● Instructions for the task
As the answer, set down the lines below from the one containing "camera: 25 degrees left, 0 degrees up" through the one containing "(473, 512) = (389, 235): mug", exactly and inclusively, and no others.

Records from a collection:
----------
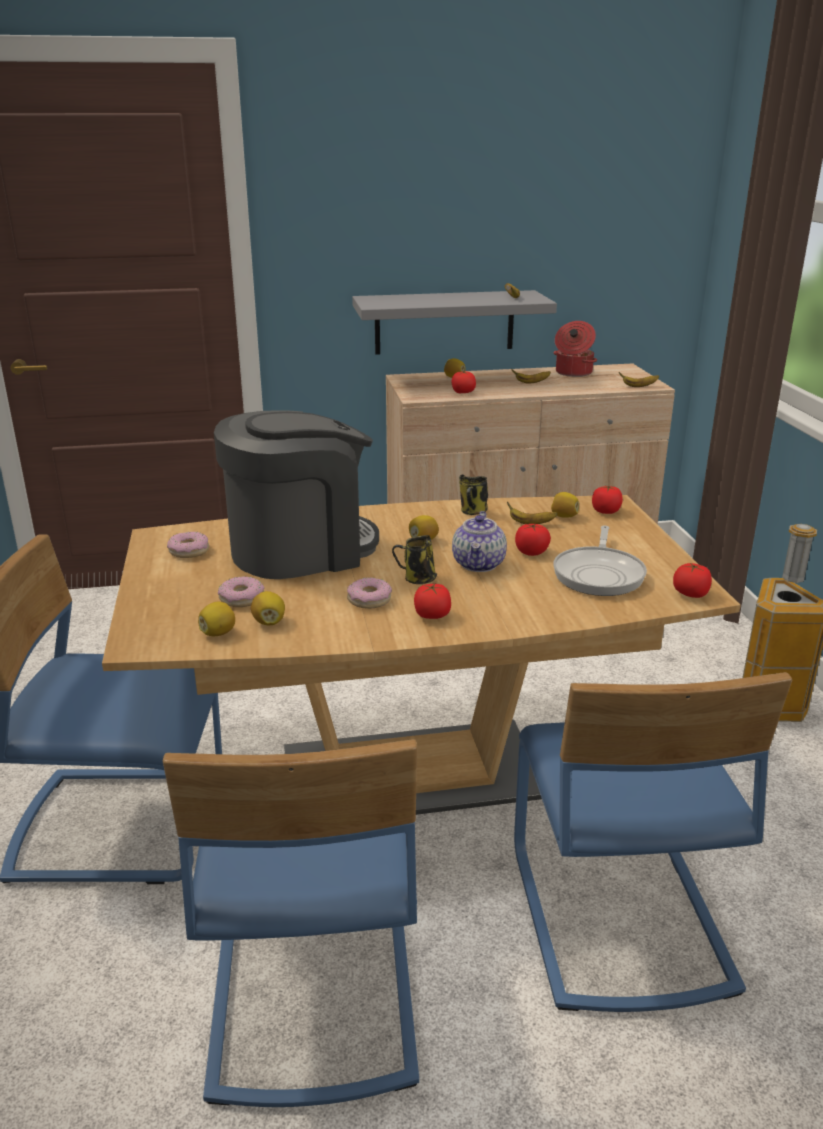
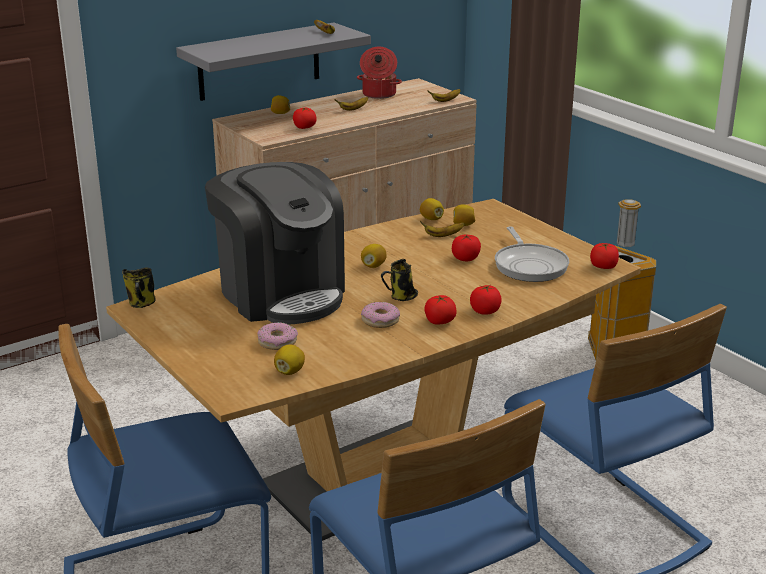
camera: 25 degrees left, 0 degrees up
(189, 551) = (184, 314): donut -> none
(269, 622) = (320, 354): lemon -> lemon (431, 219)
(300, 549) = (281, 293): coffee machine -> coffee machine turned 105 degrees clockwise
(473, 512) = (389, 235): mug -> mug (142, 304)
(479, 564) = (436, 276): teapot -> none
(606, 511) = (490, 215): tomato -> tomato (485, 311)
----------
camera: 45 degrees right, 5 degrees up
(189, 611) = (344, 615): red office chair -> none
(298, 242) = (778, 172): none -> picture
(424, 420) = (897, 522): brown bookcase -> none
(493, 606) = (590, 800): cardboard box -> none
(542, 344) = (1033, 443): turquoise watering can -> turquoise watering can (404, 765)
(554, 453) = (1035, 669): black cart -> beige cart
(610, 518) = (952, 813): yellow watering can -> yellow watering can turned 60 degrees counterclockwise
----------
● Solved exercise
camera: 25 degrees left, 0 degrees up
(189, 551) = (184, 314): donut -> none
(269, 622) = (320, 354): lemon -> lemon (431, 219)
(300, 549) = (281, 293): coffee machine -> coffee machine turned 105 degrees clockwise
(473, 512) = (389, 235): mug -> mug (142, 304)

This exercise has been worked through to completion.